Crone v. Garst, 88 Ill. App. 124 (1900)

March 13, 1900 · Illinois Appellate Court
88 Ill. App. 124

A. M. Crone v. Wm. T. Garst.

1. Appellate Court Practice— Where No Exceptions Are TaJcen.— Where no exception is taken to any ruling of the court at the trial, the Appellate Court can only review such questions as are saved by the motion for a new trial and an exception to the ruling upon it.

2. Consideration—The Question of, to be Raised at the First Opportunity.—The question of consideration or no consideration of a contract sued upon can not be raised for the first time in the Appellate Court.

3. New Trials—Cumulative Testimony Not a Sufficient Catise for Granting.—The fact that mere cumulative testimony may be had upon another trial is never sufficient ground for granting a new trial, especially when it is only by pure conjecture that it can be said that such additional evidence, if had, would alter the verdict.

4. Verdicts—The One Recorded Controls.—Where it is claimed that the jurors sworn to try the cause did not return the, verdict, and the-point is based upon a variance of names appearing upon a supposed paper verdict, signed by the jurors, from those appearing in the recorded verdict, and the paper verdict does not appear in the bill of exceptions, the recorded verdict controls.

Appeal from the Circuit Court of Cook County; the Hon. George W. Brown, Judge, presiding. Heard in the Branch Appellate Court at the March term, 1899.

Affirmed.

Opinion filed March 13, 1900.

Phelps & Cleland, attorneys for appellant.

Richard W. Robinson, attorney for appellee.

Objections not made and presented below can not be considered in the Appellate’ Court for the first time. Buckingham v. P., 26 Ill. App. 273; C. P. & St. L. Ry. Co. v. Lewis, 145 Ill. 79.

Mr. Presiding Justice Shepard

delivered the opinion of the court.

Bo exception was taken to any ruling of the court at the trial, and we are therefore at liberty to review only such questions as were saved by the motion for a new trial and an exception to the overruling thereof.

The suit was begun before a justice of the peace, and there being no pleadings we can only gather from the evidence what the issues were that were tried.

*125The real controversy between the parties is whether or not appellant agreed with the appellee to pay back to him the sum of $160 which he had paid, and which was indorsed upon a certain $1,000 note, made by him and given up to him—the conditions under which it was given having ceased.

The verdict of the jury in appellee’s favor was tantamount to a finding by them, upon the evidence, that appellant agreed to pay back the $160 so paid by appellee.

But it is urged that there was no consideration for the agreement, or promise, to pay back the $160; that if appellant did so agree it was a mere nudum pactxwn, there being neither benefit to the promisor nor detriment to the promisee, which might stand as a consideration for the promise.

It does not appear that this question was ever raised in the court below, and we might dismiss its consideration for that reason.

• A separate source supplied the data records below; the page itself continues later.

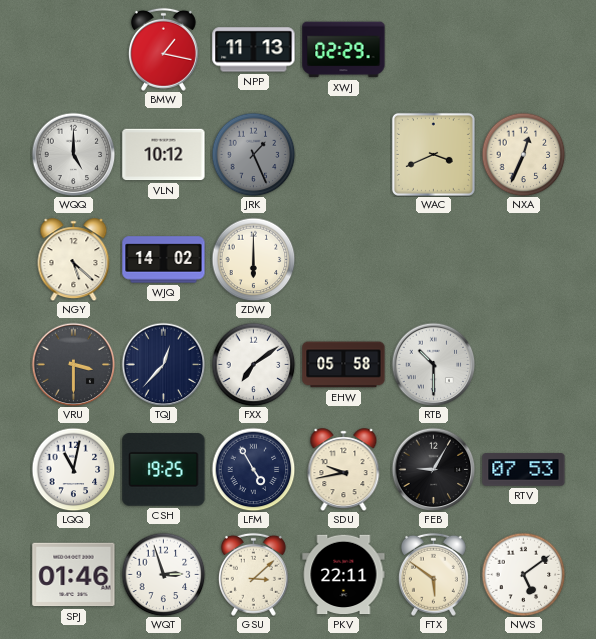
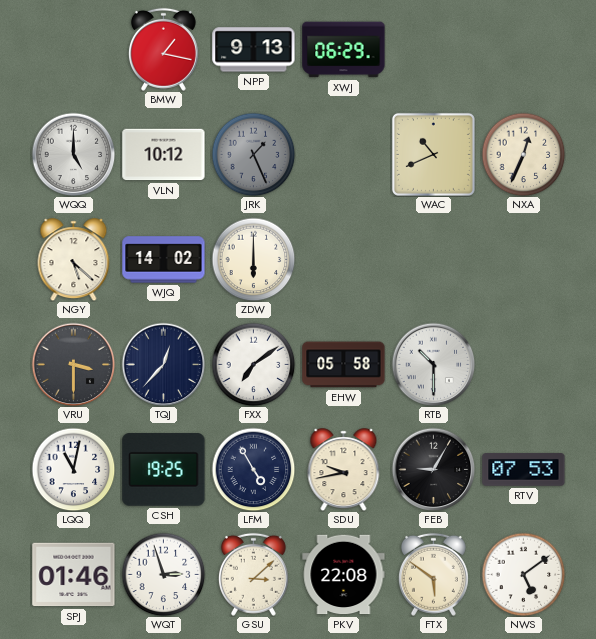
NPP: 11:13 -> 9:13
XWJ: 02:29 -> 06:29
WAC: 3:41 -> 10:41
PKV: 22:11 -> 22:08
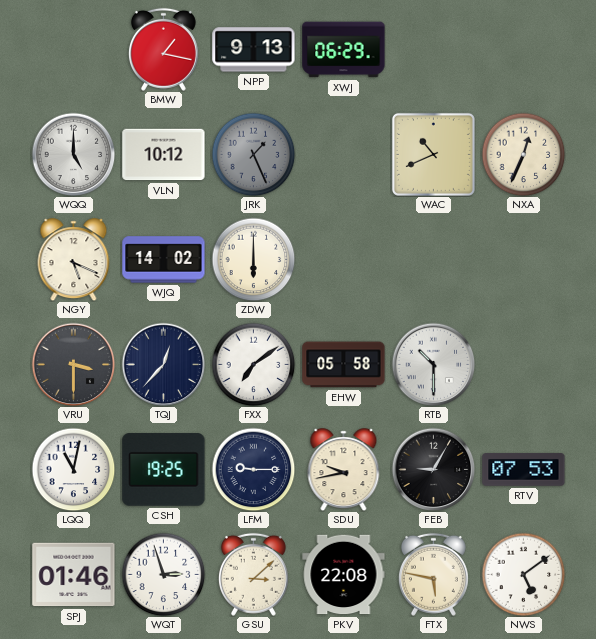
NGY: 5:22 -> 5:19
LFM: 4:55 -> 9:15
FTX: 5:51 -> 5:47
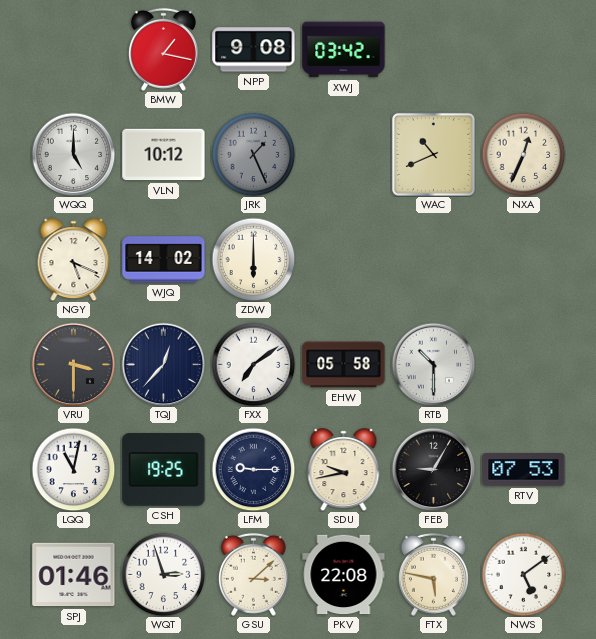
NPP: 9:13 -> 9:08
XWJ: 06:29 -> 03:42
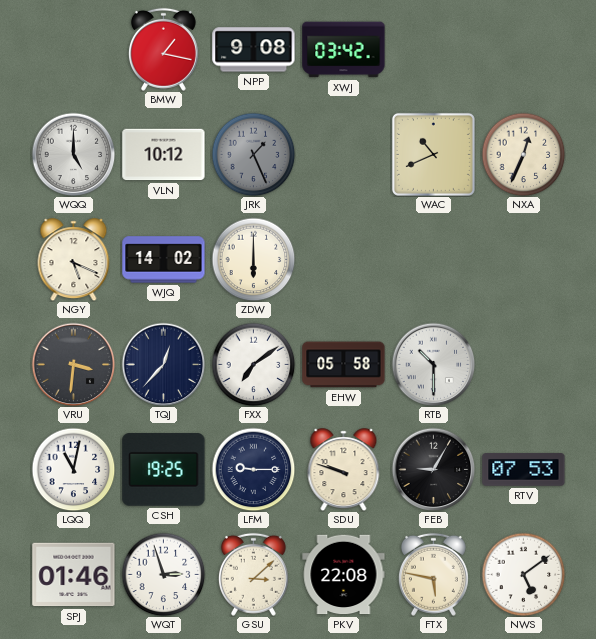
VRU: 3:30 -> 3:31
SDU: 9:43 -> 9:48
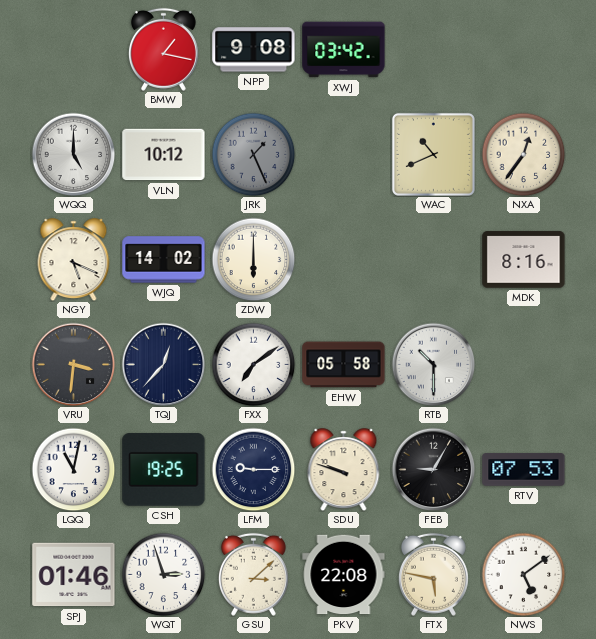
NXA: 12:34 -> 12:36
MDK: none -> 8:16
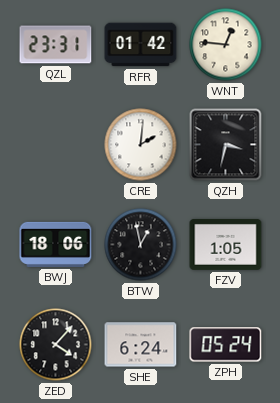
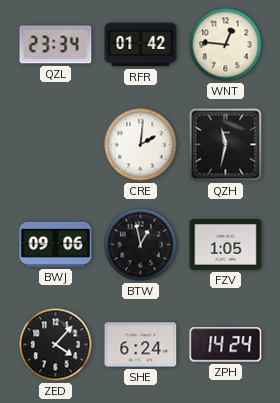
QZL: 23:31 -> 23:34
QZH: 3:32 -> 11:32
BWJ: 18:06 -> 09:06
ZPH: 05:24 -> 14:24
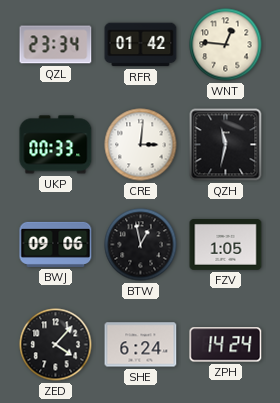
UKP: none -> 00:33
CRE: 2:01 -> 3:01
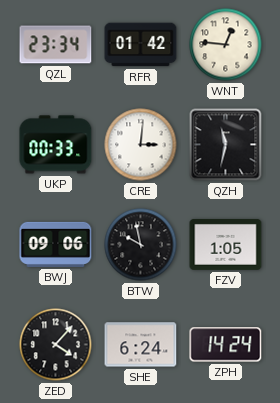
BTW: 12:58 -> 9:58
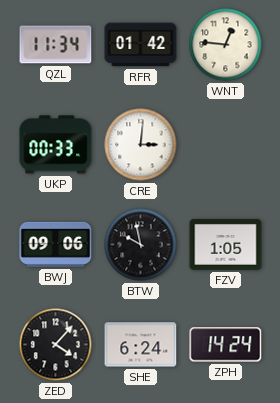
QZL: 23:34 -> 11:34
QZH: 11:32 -> none
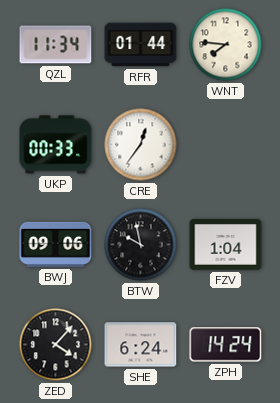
RFR: 01:42 -> 01:44
WNT: 12:46 -> 7:46
CRE: 3:01 -> 12:36
FZV: 1:05 -> 1:04
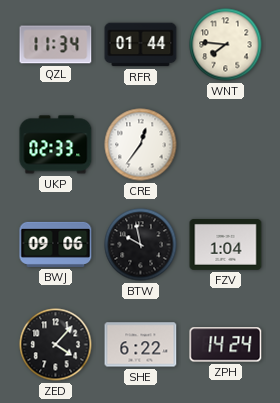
UKP: 00:33 -> 02:33
SHE: 6:24 -> 6:22
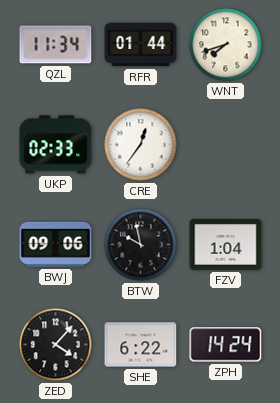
WNT: 7:46 -> 7:42
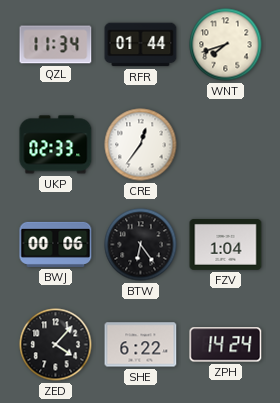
BWJ: 09:06 -> 00:06
BTW: 9:58 -> 6:24
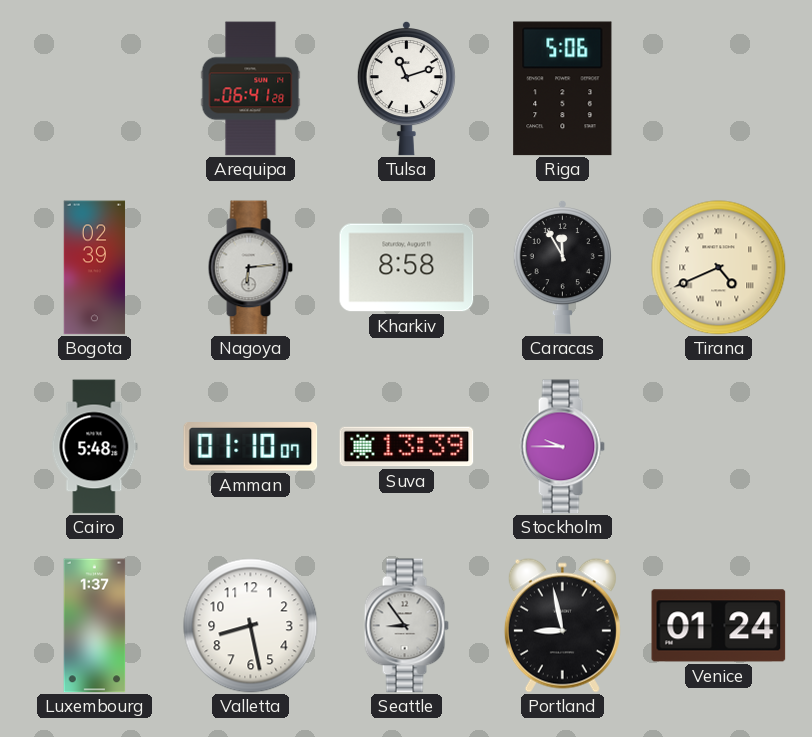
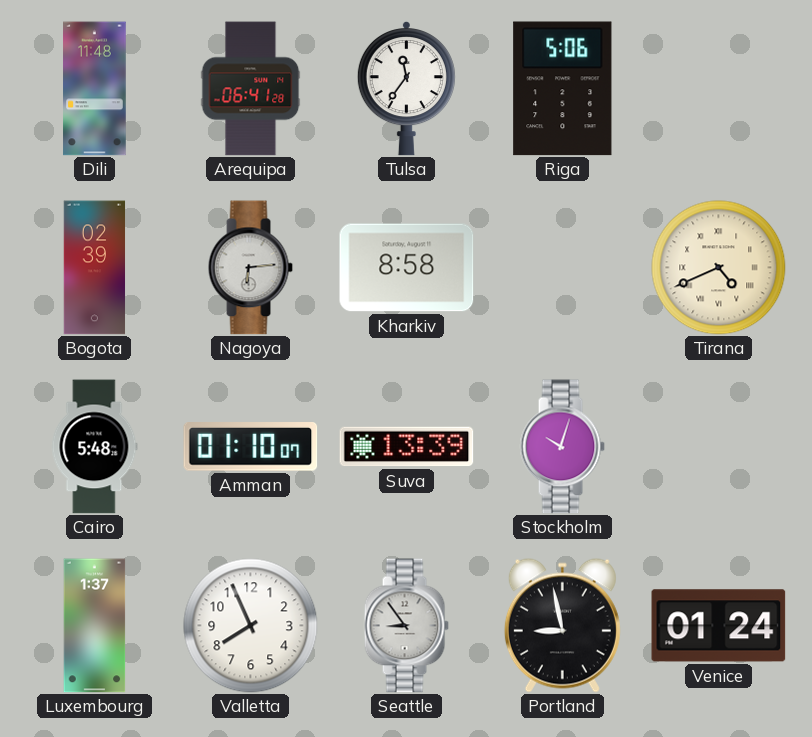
Dili: none -> 11:48
Tulsa: 11:12 -> 11:36
Caracas: 11:55 -> none
Stockholm: 9:45 -> 10:03
Valletta: 8:28 -> 7:56
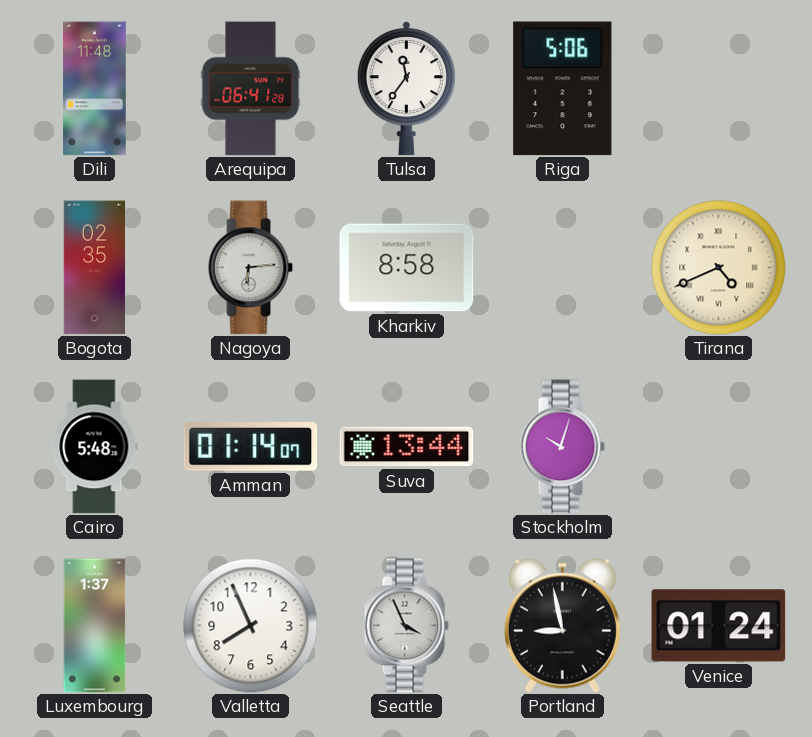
Bogota: 02:39 -> 02:35
Amman: 01:10 -> 01:14
Suva: 13:39 -> 13:44
Seattle: 8:54 -> 3:56
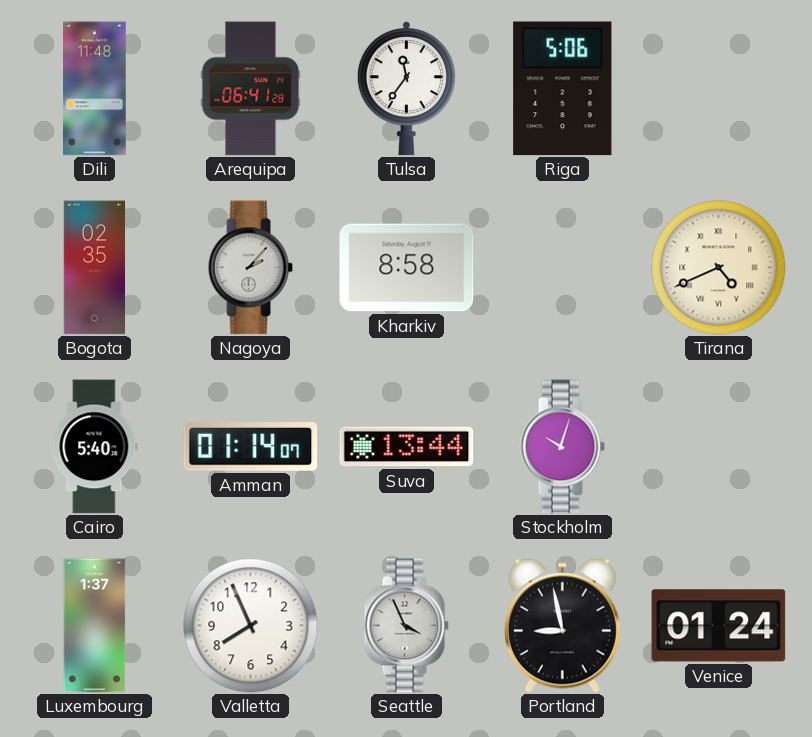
Nagoya: 6:14 -> 2:07
Cairo: 5:48 -> 5:40
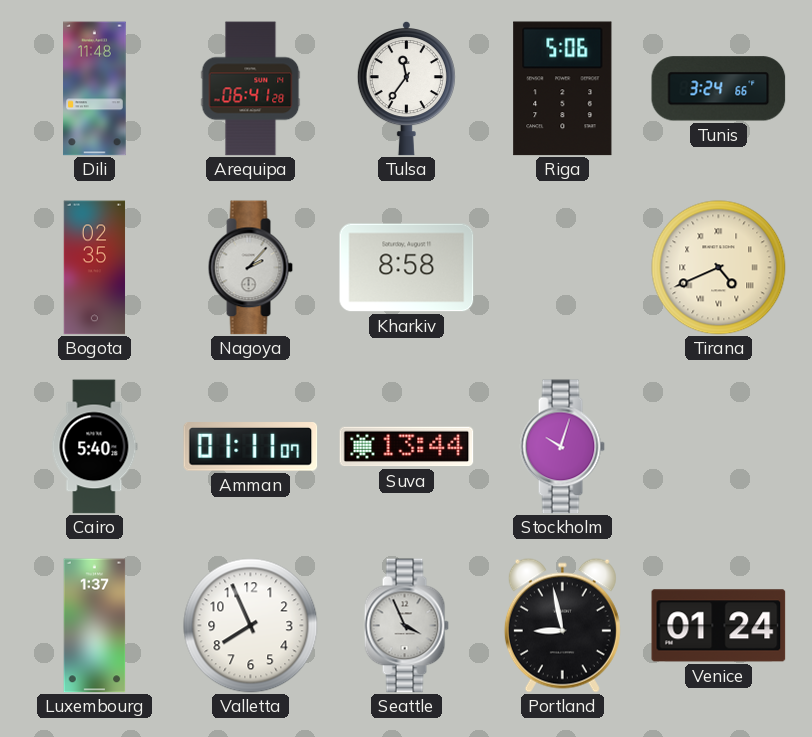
Tunis: none -> 3:24
Amman: 01:14 -> 01:11
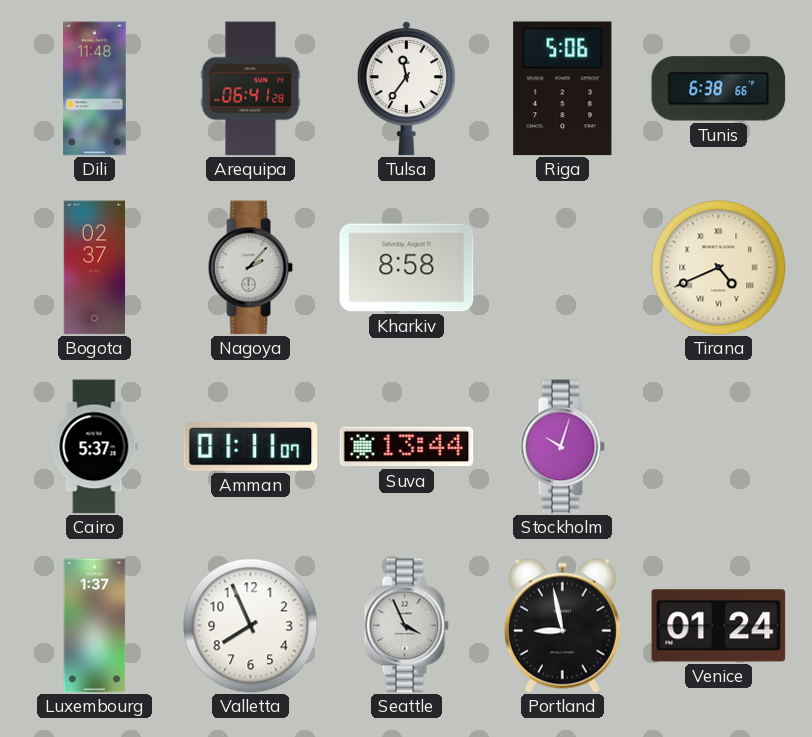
Tunis: 3:24 -> 6:38
Bogota: 02:35 -> 02:37
Cairo: 5:40 -> 5:37
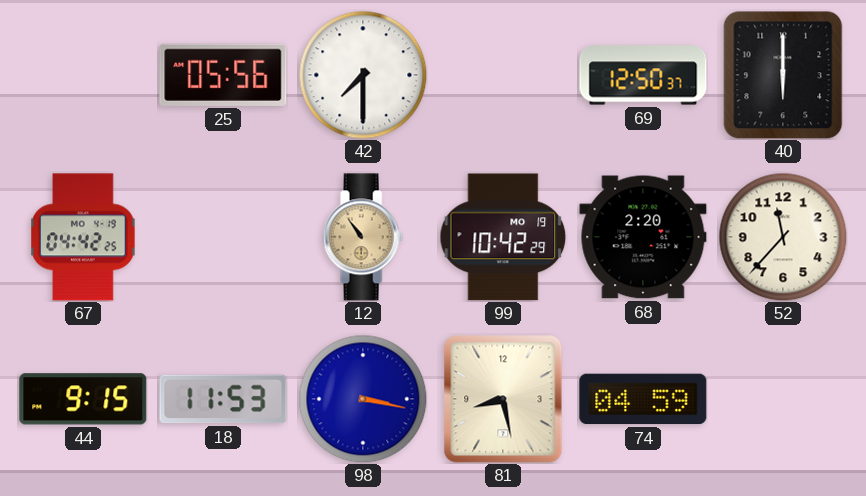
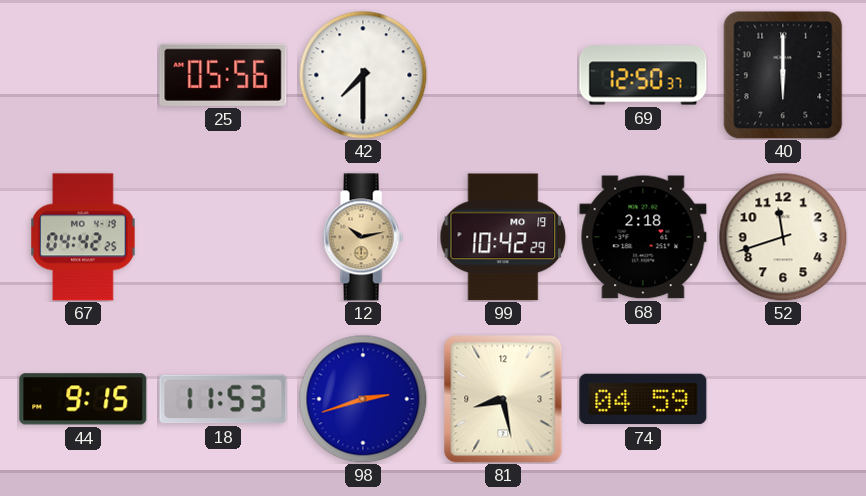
12: 10:54 -> 10:13
68: 2:20 -> 2:18
52: 11:37 -> 11:42
98: 3:17 -> 2:42
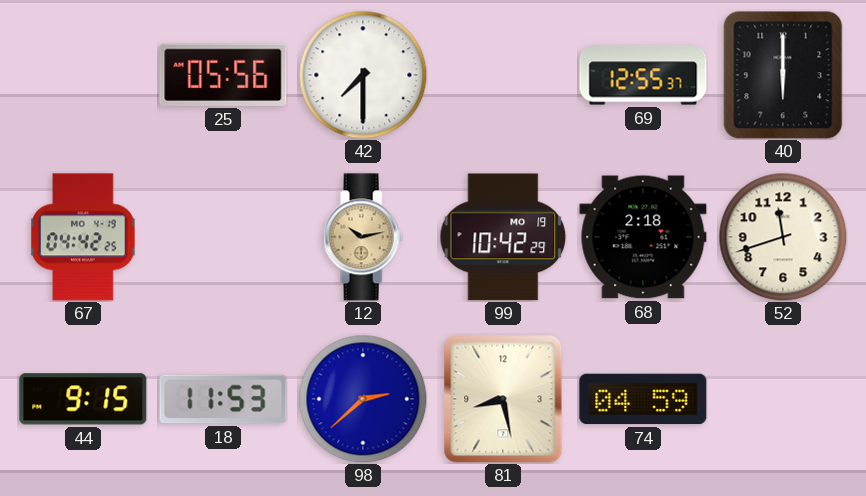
69: 12:50 -> 12:55
98: 2:42 -> 2:38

But we think a complete answer to it may be found in the circumstance that the relinquishment by appellee of his right to receive the shares of stock for the purchase of which by him the $1,000 note was given, constituted a sufficient consideration for the promise. The stock was not to be transferred to appellee until one year after the note was given and should be paid, and appellee having paid the $160 on account of the purchase represented by the note, his relinquishment of right to receive any of the stock was all the consideration necessary to support a promise to pay back to him what he had paid on account of its purchase.

Although we do not observe from the abstract that there was any such express relinquishment made by appellee, such is, by inference, the clear effect of the transaction as shown by the evidence.

It is next claimed that appellant was entitled to a new trial in order that he might be able to produce on such trial an absent witness whose affidavit was presented and read on the hearing of the motion for a new trial.

If testimony of the absent witness to the precise facts stated in his affidavit were to be had, it would amount only *126to a corroboration of the testimony of appellant in denial of a conversation between appellant and a witness who testified for appellee. The fact that mere cumulative testimony may be had upon another trial is never sufficient ground for granting a new trial. C., B. & Q. R. R. Co. v. Sullivan, 21 Ill. App. 580.

The testimony would be far from decisive of the case under the other evidence. It is only by pure conjecture that it can be said that such additional evidence, if had, would alter the verdict.

If there were any errors concerning the admission or rejection of evidence, there was no exception to the ruling of the court in such regard, and the same applies to the limit of time placed for argument to the jury.

The remaining assigned error of which we can take notice, is that the jurors sworn to try the cause did not return the verdict. This point is based upon a variance of names appearing upon a supposed, paper verdict signed by the jurors, from those appearing in the recorded verdict.

The paper verdict referred to does not appear in the bill of exceptions, and though appearing in the record proper, that is certified to by the clerk, it has no place there, and can not be looked at by us for any purpose involved at this time. The recorded verdict controls. Goldstein v. Reynolds, 86 Ill. App. 390.

hTothing remains for us but to affirm the judgment, which is done accordingly. Affirmed.